Not long before, I had started noticing a habit I had, a tendency to nod or make vague assentive noises when people around me talked about things I’d never heard of.
When I did this, my motivation wasn’t to claim knowledge I didn’t have as much as to deflect a need for outright admission of ignorance. I’d let the moment glide past and later scamper off to furtively study up.
I recognized this in myself, this fear of looking like I didn’t know what the hell I was doing, and I didn’t love it. At the same time, there was so much to keep on top of … that to be entirely informed about all of these things wasn’t feasible either, no matter the level of effort.
I decided that I wanted to come to terms with not knowing everything, to be able to say never heard of it and not feel panicky.
Her fear, probably one we all share at some level, wasn't that she didn't want to look like she didn't know what she was doing but maybe that she actually didn't know what she was doing.
And no one wants to draw attention to themselves by asking a ‘stupid' question. Or pointing out they don't know.
In group settings, this has lead to what psychologists call ‘pluralistic ignorance,'a psychological state characterized by the belief that one’s private thoughts are different from those of others. This causes huge problems in organizations.

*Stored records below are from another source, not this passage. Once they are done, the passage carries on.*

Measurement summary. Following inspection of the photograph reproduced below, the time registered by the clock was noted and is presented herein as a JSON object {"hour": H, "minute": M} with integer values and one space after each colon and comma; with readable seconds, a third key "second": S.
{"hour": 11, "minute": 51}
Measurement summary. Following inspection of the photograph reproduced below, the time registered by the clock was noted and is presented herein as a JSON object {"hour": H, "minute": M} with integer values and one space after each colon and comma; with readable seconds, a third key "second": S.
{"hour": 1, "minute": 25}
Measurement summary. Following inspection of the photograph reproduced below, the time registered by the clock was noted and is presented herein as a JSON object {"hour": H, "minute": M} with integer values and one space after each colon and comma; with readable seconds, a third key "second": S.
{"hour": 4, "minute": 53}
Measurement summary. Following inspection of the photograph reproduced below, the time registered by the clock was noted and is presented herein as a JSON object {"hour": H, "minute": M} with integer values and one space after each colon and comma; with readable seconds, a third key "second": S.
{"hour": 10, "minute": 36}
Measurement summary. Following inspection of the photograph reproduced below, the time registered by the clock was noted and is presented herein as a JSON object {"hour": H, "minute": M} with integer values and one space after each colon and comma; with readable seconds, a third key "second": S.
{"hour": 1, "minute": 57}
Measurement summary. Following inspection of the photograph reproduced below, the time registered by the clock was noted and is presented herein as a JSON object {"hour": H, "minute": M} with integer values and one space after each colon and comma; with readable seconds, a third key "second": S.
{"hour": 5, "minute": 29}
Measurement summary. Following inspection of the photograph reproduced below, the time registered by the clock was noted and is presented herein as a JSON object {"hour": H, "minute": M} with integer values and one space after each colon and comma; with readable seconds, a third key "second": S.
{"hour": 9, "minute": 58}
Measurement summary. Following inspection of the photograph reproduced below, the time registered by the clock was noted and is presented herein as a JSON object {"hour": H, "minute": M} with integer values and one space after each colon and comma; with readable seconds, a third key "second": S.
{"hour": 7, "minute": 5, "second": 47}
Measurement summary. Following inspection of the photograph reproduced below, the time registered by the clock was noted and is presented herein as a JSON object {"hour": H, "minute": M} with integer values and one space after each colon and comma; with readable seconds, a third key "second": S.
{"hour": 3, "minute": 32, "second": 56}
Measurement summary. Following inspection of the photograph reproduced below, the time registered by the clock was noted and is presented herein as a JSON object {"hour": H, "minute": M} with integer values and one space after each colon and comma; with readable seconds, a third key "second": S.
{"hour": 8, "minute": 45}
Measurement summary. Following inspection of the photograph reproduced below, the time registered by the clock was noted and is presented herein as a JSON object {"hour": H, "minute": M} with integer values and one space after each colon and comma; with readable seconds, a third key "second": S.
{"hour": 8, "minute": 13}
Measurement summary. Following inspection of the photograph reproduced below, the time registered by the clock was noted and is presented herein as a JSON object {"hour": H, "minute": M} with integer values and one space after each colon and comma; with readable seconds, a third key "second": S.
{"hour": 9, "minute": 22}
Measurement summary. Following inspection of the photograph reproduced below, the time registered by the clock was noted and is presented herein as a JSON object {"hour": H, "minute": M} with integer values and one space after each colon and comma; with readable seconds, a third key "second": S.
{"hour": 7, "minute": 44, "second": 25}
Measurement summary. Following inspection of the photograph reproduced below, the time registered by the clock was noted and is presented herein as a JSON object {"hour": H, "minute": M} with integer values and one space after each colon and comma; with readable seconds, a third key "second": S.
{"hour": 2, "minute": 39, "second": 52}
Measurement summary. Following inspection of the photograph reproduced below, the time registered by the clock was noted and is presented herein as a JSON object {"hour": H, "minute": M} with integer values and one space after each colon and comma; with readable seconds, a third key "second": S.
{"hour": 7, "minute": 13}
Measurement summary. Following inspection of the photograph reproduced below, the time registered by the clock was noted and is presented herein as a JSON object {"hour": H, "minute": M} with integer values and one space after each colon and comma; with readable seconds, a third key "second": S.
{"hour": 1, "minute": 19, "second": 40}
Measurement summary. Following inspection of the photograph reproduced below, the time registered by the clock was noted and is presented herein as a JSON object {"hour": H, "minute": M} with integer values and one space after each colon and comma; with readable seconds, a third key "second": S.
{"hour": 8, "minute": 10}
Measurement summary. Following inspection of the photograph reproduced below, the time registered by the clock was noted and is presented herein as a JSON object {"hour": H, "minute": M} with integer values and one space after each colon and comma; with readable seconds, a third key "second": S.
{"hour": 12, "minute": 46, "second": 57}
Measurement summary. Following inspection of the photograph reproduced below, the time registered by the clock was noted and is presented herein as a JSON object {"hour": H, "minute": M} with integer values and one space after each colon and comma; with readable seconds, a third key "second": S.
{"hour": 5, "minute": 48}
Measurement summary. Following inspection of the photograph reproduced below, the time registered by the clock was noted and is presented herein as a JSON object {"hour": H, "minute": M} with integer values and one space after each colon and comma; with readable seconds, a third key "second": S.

Consider an example. You're in a large meeting with the senior management of your organization to discuss an initiative that spans across the organization and involves everyone in the room. You hear words come out, someone may even ask you, do you follow? And yes, of course you follow — you don't want to be the only person in the room without a clue.
“To admit to ignorance, uncertainty or ambivalence” writes Tim Kreider, “is to cede your place on the masthead, your slot on the program, and allow all the coveted eyeballs to turn instead to the next hack who’s more than happy to sell them all the answers.” No wonder we have such a hard time owning up when we don't know something.
So you walk out of the room wondering what you just agreed to do. You have no idea. Your stress goes up, you run around asking others, and quickly discover they are just as confused as you are.
This project isn't doomed, it's just a lot more work now than it needs to be. You either guess at what was intended and take a leap of faith or you spend an endless amount of time and organizational energy chasing this down after the meeting.
Information is coming to us with greater velocity and magnitude. “I don't know” might be the most powerful admission you can make in the internet era.